I bambini di un nido in cui ho condotto un certo numero di esperimenti di drammatizzazione (bambini che non raggiungono l’età di tre anni) e i cui genitori lavorano entrambi, rispondono che «mamma sta a casa» e «papà va in ufficio o a comprare il giornale oppure guarda la televisione mentre la mamma sta in cucina». Addirittura negano che la mamma guidi l’automobile, mentre ogni mattina vengono accompagnati in automobile al nido proprio da lei, e alla proposta che la mamma guidi la macchina e che papà stia seduto nel sedile posteriore, si ribellano e rimettono il padre al volante, la madre accanto a lui e loro dietro, dimostrando anche in tal modo di riconoscere l’automobile come un simbolo maschile nel quale si riproduce la gerarchia familiare e di aver captato con precisione l’uso e il significato diverso che l’automobile ha per donne e uomini: per le prime è un mezzo di trasporto utilitaristico, per gli altri un simbolo di virilità e di affermazione sociale.

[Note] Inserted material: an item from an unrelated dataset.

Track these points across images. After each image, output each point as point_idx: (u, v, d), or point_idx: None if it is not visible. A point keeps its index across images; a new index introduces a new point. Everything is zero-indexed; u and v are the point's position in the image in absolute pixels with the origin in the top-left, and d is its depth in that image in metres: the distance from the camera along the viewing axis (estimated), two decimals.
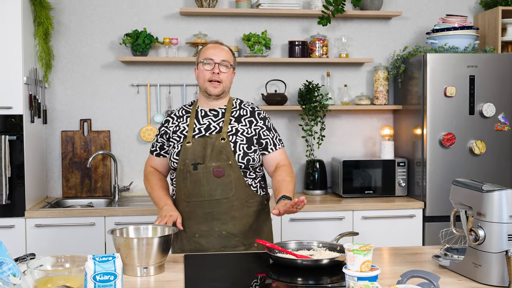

Proprio per il valore sociale diverso attribuito ai due sessi, l’orizzonte ludico della bambina è destinato a restringersi nell’imitazione del ruolo casalingo della madre e quello del maschietto ad allargarsi nell’imitazione del ruolo aggressivo-competitivo del padre. L’aggressività naturale dei maschi viene stimolata per ottenere quel preoccupante prototipo di uomo moderno che vive contro gli altri ma non con gli altri’. L’aggressività altrettanto naturale della bambina viene invece coartata, frustrata, spenta. Letteratura infantile, film, televisione,

giornali per bambini e per adulti, ripetono e ripropongono questi modelli senza alcuna variazione. E’ dunque un coro uniforme, programmato, nel quale la voce «giocattoli» è però una delle più importanti se non la più importante.

La proposta diretta a coloro che si occupano a qualsiasi titolo dell’infanzia, è di mobilitarsi intorno al fenomeno della discriminazione nell’educazione dei bambini dei due sessi perché il problema venga discusso e approfondito e divulgato al massimo perché l’opinione pubblica ne prenda coscienza.

Si dovrebbe cancellare dalla pubblicità, dagli involucri, dai dépliants, dalla letteratura, dalle istruzioni, qualsiasi riferimento diretto o indiretto, al sesso del bambino cui il giocattolo è destinato, cosa quanto mai diffusa e che chiunque può constatare, enfatizzando invece la destinazione del giocattolo indifferentemente a bambini e bambine. Vorrei citare l’esempio di un dépliant illustrativo per un gioco di costruzioni che mi è capitato sottomano di recente. Si tratta di una scatola base che, secondo le indicazioni, è adatta a bambini di 4 anni e viene successivamente proposta arricchita per bambini di 6, 8 10 e 14 anni. Ogni scatola viene presentata con lo slogan: Antonio e Cristina hanno 4 anni — hanno 6 anni e via dicendo, ma le istruzioni sono strettamente concepite per il maschio: egli vuole sapere come funziona tutto e incomincia già a costruire a modo suo vari oggetti… * «Egli è diventato più abile e incomincia già a coordinare i suoi pensieri e i suoi ragionamenti…» «A questa età Antonio comincia già a rendersi conto…» «come tutti i ragazzi di questa età Antonio»… «Attraverso la scuola, la vita in famiglia, il lavoro e il gioco l’avvenire di Antonio assume una fisionomia più precisa orientata verso la tecnica …». Di Cristina, neppure si parla. E’ sì raffigurata sulla scatola, fino al modello per gli 8 anni, poi scompare del tutto, prima rimane solo Antonio e poi gli si affianca il padre, ma anche dove c’è, è sempre in secondo piano, come sempre ammirata spettatrice.

Gli esempi di questo genere potrebbero essere citati in gran numero. Mi basta concludere che ogni differenziazione suggerita rappresenta una discriminazione, qualche volta a danno dei maschi, quasi sempre a danno delle femmine.